Please repeat the lines below, exactly and only, from the one that holds "27: (714, 98, 22.93)" through the one that holds "54: (619, 259, 25.58)".

*** Begin section ***

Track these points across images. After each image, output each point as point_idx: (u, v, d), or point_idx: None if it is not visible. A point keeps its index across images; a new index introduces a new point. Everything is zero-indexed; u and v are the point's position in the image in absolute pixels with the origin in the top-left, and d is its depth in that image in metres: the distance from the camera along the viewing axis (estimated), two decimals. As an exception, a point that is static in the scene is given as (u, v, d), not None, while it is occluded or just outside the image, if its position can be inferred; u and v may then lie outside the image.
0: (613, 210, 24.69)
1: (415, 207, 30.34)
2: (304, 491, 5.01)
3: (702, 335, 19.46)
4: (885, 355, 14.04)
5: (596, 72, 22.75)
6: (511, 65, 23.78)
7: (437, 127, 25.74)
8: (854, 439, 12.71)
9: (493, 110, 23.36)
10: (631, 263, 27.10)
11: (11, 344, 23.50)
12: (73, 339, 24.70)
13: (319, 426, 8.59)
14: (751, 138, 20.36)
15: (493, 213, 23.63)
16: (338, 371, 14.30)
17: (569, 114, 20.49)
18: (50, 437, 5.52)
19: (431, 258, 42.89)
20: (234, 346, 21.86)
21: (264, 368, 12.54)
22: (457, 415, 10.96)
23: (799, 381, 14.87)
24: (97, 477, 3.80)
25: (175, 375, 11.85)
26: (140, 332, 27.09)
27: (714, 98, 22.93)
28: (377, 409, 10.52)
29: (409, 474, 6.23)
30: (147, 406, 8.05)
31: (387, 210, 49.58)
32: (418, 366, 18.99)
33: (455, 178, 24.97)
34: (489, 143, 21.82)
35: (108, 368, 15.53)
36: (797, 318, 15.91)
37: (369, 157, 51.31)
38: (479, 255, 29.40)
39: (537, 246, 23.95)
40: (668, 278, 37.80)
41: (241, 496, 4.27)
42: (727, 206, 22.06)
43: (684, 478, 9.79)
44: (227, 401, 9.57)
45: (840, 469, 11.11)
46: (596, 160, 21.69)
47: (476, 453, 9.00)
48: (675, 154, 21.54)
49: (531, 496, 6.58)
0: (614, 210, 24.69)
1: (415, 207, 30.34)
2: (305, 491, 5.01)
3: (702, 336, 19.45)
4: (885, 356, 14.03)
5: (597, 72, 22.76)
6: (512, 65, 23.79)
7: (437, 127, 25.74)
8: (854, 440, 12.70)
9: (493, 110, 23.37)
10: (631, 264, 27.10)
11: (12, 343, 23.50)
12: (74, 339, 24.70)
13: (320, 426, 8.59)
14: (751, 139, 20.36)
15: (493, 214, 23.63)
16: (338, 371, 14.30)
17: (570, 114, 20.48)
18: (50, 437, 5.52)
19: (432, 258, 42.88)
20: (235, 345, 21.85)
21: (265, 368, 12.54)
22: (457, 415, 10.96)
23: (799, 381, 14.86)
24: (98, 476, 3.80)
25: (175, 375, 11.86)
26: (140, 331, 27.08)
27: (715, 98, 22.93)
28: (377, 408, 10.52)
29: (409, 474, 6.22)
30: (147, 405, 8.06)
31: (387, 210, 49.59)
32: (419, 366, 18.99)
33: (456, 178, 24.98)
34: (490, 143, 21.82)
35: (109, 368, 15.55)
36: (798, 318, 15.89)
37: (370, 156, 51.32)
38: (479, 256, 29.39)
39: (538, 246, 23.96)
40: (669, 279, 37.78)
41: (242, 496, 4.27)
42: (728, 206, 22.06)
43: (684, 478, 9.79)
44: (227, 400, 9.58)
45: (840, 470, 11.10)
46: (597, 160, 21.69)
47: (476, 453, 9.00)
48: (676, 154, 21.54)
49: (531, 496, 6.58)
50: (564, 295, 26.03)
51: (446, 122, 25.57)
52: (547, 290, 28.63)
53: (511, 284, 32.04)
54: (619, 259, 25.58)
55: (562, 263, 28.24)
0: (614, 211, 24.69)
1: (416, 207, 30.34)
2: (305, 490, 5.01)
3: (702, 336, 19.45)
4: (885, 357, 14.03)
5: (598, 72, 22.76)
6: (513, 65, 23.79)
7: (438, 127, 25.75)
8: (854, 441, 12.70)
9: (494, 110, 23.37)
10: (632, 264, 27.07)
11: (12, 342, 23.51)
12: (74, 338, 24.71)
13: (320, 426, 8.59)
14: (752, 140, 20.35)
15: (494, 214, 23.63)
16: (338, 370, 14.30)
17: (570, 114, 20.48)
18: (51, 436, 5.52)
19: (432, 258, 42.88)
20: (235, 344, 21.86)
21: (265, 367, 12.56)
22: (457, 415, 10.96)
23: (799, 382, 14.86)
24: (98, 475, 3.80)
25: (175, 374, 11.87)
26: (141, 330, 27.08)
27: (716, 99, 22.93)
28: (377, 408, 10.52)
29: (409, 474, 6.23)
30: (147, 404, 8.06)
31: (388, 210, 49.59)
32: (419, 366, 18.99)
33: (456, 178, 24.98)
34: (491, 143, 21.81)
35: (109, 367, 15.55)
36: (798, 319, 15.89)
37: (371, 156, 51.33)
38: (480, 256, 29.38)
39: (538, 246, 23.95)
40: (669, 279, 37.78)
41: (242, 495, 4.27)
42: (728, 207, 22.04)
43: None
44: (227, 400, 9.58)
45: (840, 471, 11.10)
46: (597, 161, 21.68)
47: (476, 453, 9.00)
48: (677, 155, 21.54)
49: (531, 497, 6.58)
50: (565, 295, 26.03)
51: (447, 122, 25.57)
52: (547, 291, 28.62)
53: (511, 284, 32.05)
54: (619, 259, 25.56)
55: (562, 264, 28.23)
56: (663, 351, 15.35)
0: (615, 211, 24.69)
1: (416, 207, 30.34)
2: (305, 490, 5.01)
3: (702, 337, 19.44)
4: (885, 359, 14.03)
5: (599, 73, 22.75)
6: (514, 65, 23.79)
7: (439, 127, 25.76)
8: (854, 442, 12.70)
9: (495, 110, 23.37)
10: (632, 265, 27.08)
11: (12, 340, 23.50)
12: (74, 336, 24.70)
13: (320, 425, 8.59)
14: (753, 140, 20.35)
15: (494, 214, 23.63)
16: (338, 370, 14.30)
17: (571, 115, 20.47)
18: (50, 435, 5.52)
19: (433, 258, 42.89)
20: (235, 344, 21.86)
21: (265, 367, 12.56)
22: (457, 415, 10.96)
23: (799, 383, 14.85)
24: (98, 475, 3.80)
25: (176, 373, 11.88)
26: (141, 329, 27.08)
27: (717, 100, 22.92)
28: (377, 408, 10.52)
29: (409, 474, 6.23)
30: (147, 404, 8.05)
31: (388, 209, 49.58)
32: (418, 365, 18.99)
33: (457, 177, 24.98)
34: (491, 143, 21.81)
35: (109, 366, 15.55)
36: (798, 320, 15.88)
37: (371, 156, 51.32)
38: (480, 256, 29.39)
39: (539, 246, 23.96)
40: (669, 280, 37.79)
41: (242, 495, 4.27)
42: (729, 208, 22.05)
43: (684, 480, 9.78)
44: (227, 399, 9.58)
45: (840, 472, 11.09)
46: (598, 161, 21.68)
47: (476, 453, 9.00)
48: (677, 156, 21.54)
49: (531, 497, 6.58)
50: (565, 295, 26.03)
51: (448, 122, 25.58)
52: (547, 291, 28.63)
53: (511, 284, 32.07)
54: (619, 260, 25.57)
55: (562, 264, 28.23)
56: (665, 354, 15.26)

*** End section ***

● Your solution
27: (714, 98, 22.93)
28: (377, 409, 10.52)
29: (409, 474, 6.23)
30: (147, 406, 8.05)
31: (387, 210, 49.58)
32: (418, 366, 18.99)
33: (455, 178, 24.97)
34: (489, 143, 21.82)
35: (108, 368, 15.53)
36: (797, 318, 15.91)
37: (369, 157, 51.31)
38: (479, 255, 29.40)
39: (537, 246, 23.95)
40: (668, 278, 37.80)
41: (241, 496, 4.27)
42: (727, 206, 22.06)
43: (684, 478, 9.79)
44: (227, 401, 9.57)
45: (840, 469, 11.11)
46: (596, 160, 21.69)
47: (476, 453, 9.00)
48: (675, 154, 21.54)
49: (531, 496, 6.58)
0: (614, 210, 24.69)
1: (415, 207, 30.34)
2: (305, 491, 5.01)
3: (702, 336, 19.45)
4: (885, 356, 14.03)
5: (597, 72, 22.76)
6: (512, 65, 23.79)
7: (437, 127, 25.74)
8: (854, 440, 12.70)
9: (493, 110, 23.37)
10: (631, 264, 27.10)
11: (12, 343, 23.50)
12: (74, 339, 24.70)
13: (320, 426, 8.59)
14: (751, 139, 20.36)
15: (493, 214, 23.63)
16: (338, 371, 14.30)
17: (570, 114, 20.48)
18: (50, 437, 5.52)
19: (432, 258, 42.88)
20: (235, 345, 21.85)
21: (265, 368, 12.54)
22: (457, 415, 10.96)
23: (799, 381, 14.86)
24: (98, 476, 3.80)
25: (175, 375, 11.86)
26: (140, 331, 27.08)
27: (715, 98, 22.93)
28: (377, 408, 10.52)
29: (409, 474, 6.22)
30: (147, 405, 8.06)
31: (387, 210, 49.59)
32: (419, 366, 18.99)
33: (456, 178, 24.98)
34: (490, 143, 21.82)
35: (109, 368, 15.55)
36: (798, 318, 15.89)
37: (370, 156, 51.32)
38: (479, 256, 29.39)
39: (538, 246, 23.96)
40: (669, 279, 37.78)
41: (242, 496, 4.27)
42: (728, 206, 22.06)
43: (684, 478, 9.79)
44: (227, 400, 9.58)
45: (840, 470, 11.10)
46: (597, 160, 21.69)
47: (476, 453, 9.00)
48: (676, 154, 21.54)
49: (531, 496, 6.58)
50: (564, 295, 26.03)
51: (446, 122, 25.57)
52: (547, 290, 28.63)
53: (511, 284, 32.04)
54: (619, 259, 25.58)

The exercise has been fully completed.